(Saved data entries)

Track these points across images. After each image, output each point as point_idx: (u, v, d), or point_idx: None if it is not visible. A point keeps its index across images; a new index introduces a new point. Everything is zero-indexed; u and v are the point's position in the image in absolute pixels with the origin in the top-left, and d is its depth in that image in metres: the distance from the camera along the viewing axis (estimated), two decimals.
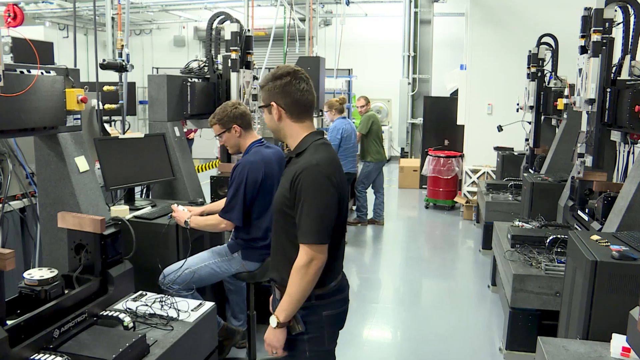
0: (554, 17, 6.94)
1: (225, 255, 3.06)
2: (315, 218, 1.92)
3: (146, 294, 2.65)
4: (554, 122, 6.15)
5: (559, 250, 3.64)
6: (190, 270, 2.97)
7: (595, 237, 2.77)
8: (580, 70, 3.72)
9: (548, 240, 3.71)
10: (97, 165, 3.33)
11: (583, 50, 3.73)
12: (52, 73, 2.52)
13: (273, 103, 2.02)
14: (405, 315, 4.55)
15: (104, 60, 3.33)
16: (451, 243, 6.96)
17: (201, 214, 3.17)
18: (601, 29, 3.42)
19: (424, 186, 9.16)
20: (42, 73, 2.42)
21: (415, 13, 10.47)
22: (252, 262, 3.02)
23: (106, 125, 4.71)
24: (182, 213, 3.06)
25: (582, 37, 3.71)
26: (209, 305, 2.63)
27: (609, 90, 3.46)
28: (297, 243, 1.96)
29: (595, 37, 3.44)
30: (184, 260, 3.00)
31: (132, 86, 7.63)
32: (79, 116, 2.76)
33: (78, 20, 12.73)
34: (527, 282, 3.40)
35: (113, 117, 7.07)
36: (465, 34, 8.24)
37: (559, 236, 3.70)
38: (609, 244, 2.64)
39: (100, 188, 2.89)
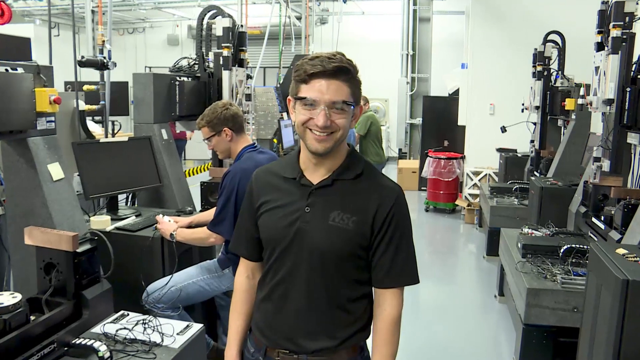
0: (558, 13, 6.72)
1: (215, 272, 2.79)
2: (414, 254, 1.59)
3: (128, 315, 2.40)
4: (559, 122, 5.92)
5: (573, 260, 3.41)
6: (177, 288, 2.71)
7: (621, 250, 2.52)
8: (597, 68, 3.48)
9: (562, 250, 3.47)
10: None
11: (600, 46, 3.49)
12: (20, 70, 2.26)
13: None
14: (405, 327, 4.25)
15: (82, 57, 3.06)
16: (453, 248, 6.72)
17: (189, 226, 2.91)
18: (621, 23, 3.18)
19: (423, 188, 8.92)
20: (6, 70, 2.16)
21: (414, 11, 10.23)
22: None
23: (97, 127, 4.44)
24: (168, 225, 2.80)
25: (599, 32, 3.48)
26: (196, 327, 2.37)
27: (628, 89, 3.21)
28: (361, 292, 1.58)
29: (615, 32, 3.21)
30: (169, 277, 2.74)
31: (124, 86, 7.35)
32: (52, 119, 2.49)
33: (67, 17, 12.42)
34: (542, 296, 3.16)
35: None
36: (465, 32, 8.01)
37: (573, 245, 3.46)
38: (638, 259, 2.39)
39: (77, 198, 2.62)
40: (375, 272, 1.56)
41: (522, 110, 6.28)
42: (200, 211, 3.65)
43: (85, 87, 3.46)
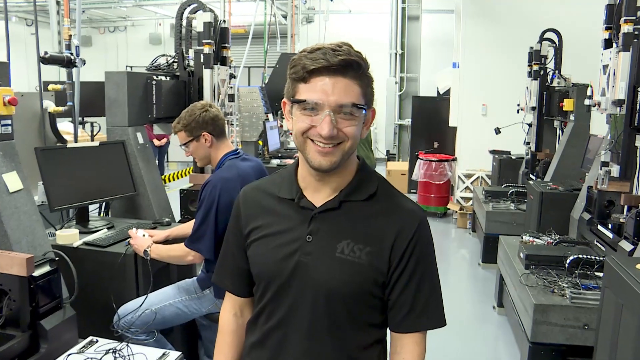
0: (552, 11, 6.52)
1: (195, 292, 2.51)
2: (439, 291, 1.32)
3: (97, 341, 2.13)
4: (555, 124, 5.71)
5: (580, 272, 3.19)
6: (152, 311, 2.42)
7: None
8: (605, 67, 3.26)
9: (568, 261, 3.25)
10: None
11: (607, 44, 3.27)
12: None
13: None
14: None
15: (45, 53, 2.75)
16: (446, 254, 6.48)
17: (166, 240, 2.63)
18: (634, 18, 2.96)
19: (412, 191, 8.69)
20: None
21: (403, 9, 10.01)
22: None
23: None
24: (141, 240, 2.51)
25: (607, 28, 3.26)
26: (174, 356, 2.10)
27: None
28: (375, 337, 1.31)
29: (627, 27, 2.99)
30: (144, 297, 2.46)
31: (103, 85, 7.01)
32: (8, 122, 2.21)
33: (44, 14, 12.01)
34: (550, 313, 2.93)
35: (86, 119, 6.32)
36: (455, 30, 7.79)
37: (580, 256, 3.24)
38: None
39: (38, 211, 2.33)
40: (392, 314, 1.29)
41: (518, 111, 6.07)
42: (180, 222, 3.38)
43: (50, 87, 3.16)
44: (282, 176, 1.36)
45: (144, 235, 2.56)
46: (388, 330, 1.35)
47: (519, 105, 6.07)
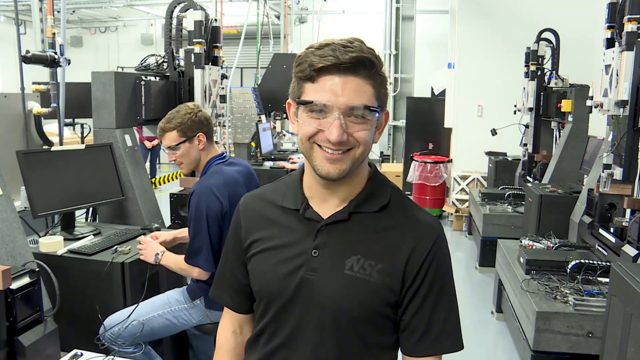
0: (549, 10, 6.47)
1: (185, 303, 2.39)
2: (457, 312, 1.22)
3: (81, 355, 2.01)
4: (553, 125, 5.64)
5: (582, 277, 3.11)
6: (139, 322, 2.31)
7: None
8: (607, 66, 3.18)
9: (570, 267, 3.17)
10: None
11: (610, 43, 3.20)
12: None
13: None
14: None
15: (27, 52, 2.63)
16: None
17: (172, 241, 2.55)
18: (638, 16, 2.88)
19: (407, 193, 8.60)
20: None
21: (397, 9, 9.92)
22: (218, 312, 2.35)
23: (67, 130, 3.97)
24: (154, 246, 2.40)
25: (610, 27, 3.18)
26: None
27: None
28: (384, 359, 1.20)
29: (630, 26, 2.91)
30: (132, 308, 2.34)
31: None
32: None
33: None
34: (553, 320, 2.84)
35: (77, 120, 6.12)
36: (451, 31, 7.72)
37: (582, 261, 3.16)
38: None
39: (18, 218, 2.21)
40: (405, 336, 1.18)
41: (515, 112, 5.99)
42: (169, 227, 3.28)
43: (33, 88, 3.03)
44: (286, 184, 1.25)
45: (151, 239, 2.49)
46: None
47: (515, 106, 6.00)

## TASK DESCRIPTION
Print the data above verbatim from the first line through the line holding "23: (106, 125, 4.71)", leaving every picture out.

## RESPONSE FOR THIS EXERCISE
Track these points across images. After each image, output each point as point_idx: (u, v, d), or point_idx: None if it is not visible. A point keeps its index across images; a new index introduces a new point. Everything is zero-indexed; u and v are the point's position in the image in absolute pixels with the origin in the top-left, and d is its depth in that image in metres: the distance from the camera along the viewing axis (estimated), two decimals.
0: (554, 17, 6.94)
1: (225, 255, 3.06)
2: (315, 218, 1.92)
3: (146, 294, 2.65)
4: (554, 122, 6.15)
5: (559, 250, 3.64)
6: (190, 270, 2.97)
7: (595, 237, 2.77)
8: (580, 70, 3.72)
9: (548, 240, 3.71)
10: (97, 165, 3.33)
11: (583, 50, 3.73)
12: (52, 73, 2.52)
13: (273, 103, 2.02)
14: (405, 315, 4.55)
15: (104, 60, 3.33)
16: (451, 243, 6.96)
17: (201, 214, 3.17)
18: (601, 29, 3.42)
19: (424, 186, 9.16)
20: (42, 73, 2.42)
21: (415, 13, 10.47)
22: (252, 262, 3.02)
23: (106, 125, 4.71)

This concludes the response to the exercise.